Theoretical paper, TU Delft, Vladimir Ondejcik, sup. H.Bier, 2012
" Download full version with illustrations at bottom of the page "


networks, flow, smart structures, form-finding, historical development


The paper provides research into basic principles of network theory (Wadhawan 2007) and discusses applications of networks in order to create a smart architectural object, an object that has ability respond to certain changes. The network logic was introduced to architecture in 17th century debates, where a horizontal understanding (network logic) emerged in form of charts, graphs. Even today we understand networks horizontally, despite few approaches to challenge that. In the 20th century the horizontality of networks was achieving its first peak and it created first truly networked architecture. The Romao catalogue (Le Corbusier) had direct influence on organization and form of buildings. (Wigley 2010) With the increase of electronic devices and establishment of World Wide Web, the networks had entered every aspect of our lives. We live within the network without knowing it and the only way of noticing this is the failure of the system by going offline offline. This act of getting objects and people on and off the network is the main focus of this paper. Today research in biological networks is well ahead and some interaction rules and behaviors are known. There is a common behavior in inter and intra cellular networks which can be applied also in architectural research.

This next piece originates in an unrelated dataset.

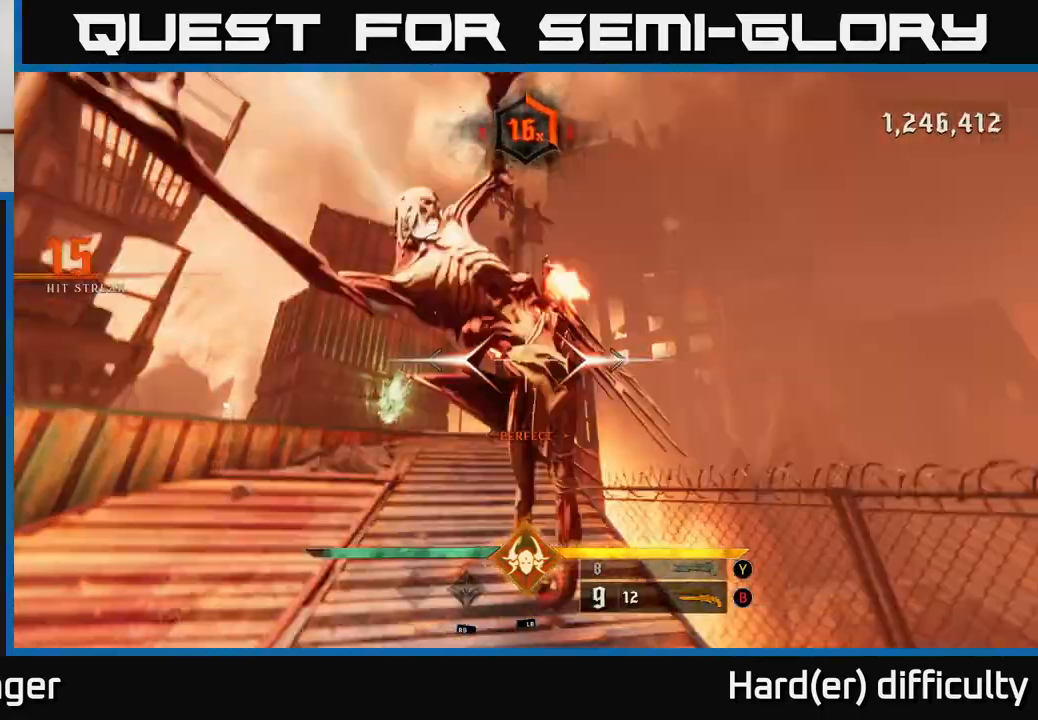
{"buttons": [], "left_stick": "left", "right_stick": "down", "events": [[450, "left_stick", "left"], [450, "right_stick", "down"]]}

These behaviors are called network motifs (NMs) and the most common are negative auto regulation (feedback), fast forward loop and single input module and together with the hallmarks of biological design (robustness, modularity) will be main tools. (Wadhawan 2007) Next to the application of networks to form finding, the paper outlines the possibilities of materializing network behavior either with soft mater, nonmaterial or ferriotic materials. Along the process the formal representation of building form and the functioning of building components will be questioned.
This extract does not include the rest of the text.